Il prend en compte :

  • l’allaitement éventuel ;
  • les pathologies survenues pendant la grossesse (hypertension artérielle gravidique, prééclampsie, diabète gestationnel, phlébite, etc.) ;
  • la majoration du risque thromboembolique veineux jusqu’à 42 jours après la grossesse.

 

La consultation du post-partum

  • Elle sert à confirmer le choix contraceptif, à envisager son éventuel renouvellement ou la pose d’un dispositif de longue durée (dispositif intra-utérin, implant).

  • Elle a lieu 6 à 8 semaines après l’accouchement.

 

Quelques méthodes utilisables dès la reprise des rapports sexuels

  • Les préservatifs (masculin ou féminin)

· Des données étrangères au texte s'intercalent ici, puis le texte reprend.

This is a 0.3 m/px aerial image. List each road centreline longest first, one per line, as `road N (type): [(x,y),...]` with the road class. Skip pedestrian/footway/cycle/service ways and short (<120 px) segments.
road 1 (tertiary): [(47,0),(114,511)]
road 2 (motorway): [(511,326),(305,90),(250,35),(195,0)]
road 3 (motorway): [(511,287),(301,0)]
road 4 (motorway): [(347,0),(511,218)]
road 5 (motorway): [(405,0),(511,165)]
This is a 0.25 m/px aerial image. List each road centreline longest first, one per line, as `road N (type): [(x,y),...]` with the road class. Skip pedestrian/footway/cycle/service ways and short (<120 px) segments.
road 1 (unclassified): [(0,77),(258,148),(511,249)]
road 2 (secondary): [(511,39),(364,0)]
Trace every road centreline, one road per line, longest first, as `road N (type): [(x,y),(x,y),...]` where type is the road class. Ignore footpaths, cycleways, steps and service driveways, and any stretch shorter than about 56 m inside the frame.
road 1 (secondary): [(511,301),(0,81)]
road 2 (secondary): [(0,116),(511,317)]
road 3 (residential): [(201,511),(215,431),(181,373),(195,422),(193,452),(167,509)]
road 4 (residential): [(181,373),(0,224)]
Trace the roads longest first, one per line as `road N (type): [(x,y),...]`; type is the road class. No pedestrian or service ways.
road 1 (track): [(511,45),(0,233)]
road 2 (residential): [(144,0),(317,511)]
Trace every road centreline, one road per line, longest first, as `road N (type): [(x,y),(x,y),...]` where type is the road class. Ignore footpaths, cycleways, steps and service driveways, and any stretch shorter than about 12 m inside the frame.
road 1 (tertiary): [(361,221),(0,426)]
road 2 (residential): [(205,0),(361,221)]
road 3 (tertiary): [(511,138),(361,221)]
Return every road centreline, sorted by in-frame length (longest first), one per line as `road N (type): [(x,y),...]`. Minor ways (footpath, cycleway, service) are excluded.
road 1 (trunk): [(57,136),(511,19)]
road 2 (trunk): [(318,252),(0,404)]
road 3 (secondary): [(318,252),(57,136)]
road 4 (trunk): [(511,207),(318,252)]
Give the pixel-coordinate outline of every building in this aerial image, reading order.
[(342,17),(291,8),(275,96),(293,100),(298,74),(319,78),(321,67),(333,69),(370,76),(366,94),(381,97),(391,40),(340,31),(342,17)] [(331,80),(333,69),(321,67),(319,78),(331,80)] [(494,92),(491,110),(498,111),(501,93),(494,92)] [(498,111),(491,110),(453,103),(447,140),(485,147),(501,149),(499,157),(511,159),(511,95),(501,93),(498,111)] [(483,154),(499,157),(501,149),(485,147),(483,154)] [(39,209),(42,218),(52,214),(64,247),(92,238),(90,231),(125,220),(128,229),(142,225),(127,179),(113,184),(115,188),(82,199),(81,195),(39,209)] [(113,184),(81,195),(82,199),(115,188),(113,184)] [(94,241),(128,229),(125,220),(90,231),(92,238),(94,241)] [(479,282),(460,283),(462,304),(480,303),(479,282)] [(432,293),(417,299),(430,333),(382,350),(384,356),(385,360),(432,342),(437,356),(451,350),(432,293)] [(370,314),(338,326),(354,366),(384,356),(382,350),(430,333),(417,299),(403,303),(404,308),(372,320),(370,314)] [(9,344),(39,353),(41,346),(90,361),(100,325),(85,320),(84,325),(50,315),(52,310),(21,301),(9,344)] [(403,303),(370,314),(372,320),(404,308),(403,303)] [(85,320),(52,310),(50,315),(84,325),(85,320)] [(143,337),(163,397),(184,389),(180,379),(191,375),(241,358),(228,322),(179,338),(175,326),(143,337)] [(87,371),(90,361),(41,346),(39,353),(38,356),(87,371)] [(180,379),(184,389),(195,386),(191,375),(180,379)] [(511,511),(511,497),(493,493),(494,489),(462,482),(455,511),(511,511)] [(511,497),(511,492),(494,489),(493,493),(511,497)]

  • Les estroprogestatifs (pilule, anneau vaginal, patch transdermique), sauf si la femme allaite, dans ce cas, pas d’estroprogestatifs dans les 6 mois suivant l’accouchement.
    Si la femme n’allaite pas :

    • à partir de 42 jours après l’accouchement (normalisation du risque thromboembolique), en l’absence de contre-indications (principalement d’ordre thromboembolique veineux ou artériel, hépatique, carcinologique...) et en prenant en compte les facteurs de risque de thrombose (notamment antécédents personnels ou familiaux de thrombose veineuse ou artérielle, thrombophilie biologique connue, immobilisation prolongée, obésité́, âge supérieur à 35 ans, hypertension artérielle, diabète, dyslipidémie, tabagisme, migraine) ;

    • selon l’OMS, ce délai peut être raccourci à 21 jours en l’absence de facteur de risque thromboembolique veineux (antécédent thromboembolique veineux, thrombophilie, immobilisation, transfusion lors de l’accouchement, IMC supérieur à 30 kg/m2, hémorragie du post-partum, accouchement par césarienne, prééclampsie ou tabagisme) et en l’absence d’autres contre-indications.

 

  • Les progestatifs (pilule, implant sous-cutané, injection intramusculaire)

    Les progestatifs seuls peuvent être utilisés à partir de 21 jours après l’accouchement.
    Les contre-indications :
    • accidents thromboemboliques veineux évolutifs ;
    • saignements génitaux inexpliqués ;
    • cancer du sein ou de l’utérus ;
    • pathologie hépatique sévère actuelle ou ancienne…

 

  • Les dispositifs intra-utérins

    • À partir de 4 semaines après l’accouchement ;

    • Après avoir évalué et écarté un risque infectieux (rechercher une infection à Chlamydia trachomatis et Neisseria gonorrhoeae avant la pose notamment en cas d’IST, infection génitale haute en cours ou récente, âge supérieur à 25 ans, partenaires multiples…).